83 yr old post splenectomy as a child - count usually around 98,000, but when I had the Type A Flu in January 2020 (now wonder if it was COVID) and count went down to 30,000. After 2 days in hospital pumped full of TamiFlu, Azityromycin, IV fluids and 1 IV dose of Prednisone, at 10 day follow-up with my Internist, platelet count 450,000! It has never in my lifetime been that high. Weird! Anyone else had a similar experience?

If you do a search on PDSA website of the word 'TamiFlu' you'll find ITP'ers who have reported count rises with it.
pdsa.org/discussion-group/search.html?query=TamiFlu&searchdate=all&order=inc&childforums=1&limit=30&start=0
Specifically users: 'Tara0815' and 'semd'.

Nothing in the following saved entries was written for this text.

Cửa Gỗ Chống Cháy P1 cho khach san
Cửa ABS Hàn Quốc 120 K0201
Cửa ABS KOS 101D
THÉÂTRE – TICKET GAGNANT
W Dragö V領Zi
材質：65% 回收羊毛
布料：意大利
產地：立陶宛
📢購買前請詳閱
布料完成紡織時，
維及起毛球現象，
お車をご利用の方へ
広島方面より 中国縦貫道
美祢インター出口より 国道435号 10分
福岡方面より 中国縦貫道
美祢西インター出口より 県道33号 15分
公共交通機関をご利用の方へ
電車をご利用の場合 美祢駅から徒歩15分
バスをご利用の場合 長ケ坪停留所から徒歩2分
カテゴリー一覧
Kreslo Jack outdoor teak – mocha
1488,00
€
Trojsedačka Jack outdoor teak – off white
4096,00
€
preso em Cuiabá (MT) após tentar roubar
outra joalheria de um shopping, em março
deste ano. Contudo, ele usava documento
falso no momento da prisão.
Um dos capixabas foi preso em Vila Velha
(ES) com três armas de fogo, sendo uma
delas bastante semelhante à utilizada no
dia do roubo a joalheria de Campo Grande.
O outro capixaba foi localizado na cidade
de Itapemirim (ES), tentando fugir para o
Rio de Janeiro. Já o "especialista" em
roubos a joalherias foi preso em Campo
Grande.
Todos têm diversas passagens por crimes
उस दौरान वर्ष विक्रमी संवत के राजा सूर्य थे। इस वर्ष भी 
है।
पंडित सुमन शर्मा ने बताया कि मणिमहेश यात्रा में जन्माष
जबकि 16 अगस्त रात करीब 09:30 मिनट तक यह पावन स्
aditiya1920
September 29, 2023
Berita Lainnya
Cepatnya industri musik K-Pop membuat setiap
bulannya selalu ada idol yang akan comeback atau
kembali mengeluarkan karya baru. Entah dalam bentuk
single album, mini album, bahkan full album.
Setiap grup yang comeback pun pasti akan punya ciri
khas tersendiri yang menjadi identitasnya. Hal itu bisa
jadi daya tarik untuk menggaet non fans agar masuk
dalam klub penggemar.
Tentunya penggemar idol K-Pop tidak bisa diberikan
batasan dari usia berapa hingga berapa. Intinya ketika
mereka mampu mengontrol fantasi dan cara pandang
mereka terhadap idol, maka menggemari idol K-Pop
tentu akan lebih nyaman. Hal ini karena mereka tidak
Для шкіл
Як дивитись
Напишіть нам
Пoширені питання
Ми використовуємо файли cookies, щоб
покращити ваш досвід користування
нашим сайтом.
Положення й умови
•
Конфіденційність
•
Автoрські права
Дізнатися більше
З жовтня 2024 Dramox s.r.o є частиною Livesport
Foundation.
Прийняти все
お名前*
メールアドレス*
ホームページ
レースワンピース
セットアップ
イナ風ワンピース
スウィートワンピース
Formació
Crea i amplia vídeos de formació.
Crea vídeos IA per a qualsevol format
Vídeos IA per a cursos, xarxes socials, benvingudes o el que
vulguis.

Thread on the subject of TamiFlu:
pdsa.org/discussion-group/7-treatment-general/28670-tamiflu-and-increased-platelet-count-in-husband.html#48148

Best I can gather,
1) those that respond to TamiFlu are either row 2 or row 2/1 in my treatments table. Other ITP'ers don't get a count rise with the drug.
bottools.com/Hal/ItpTypes.html

2) Flu Type A(H3) seems to cause the most trouble. Newly triggered ITP or relapse either one.
pdsa.org/discussion-group/7-treatment-general/30169-no-response-to-ivig-ack.html#65712

If you go to CDC data on the Flu, and click on 'group by virus', it looks like A(H3), A(H1N1), and B(Victoria) are the Flu strains active right now.
gis.cdc.gov/grasp/fluview/flu_by_age_virus.html

If you want to get a better understanding of what is theorized to be going on, on that first link above, look for 'desialylation' (or desilylated) and what that is and does to platelets. It's all about the liver.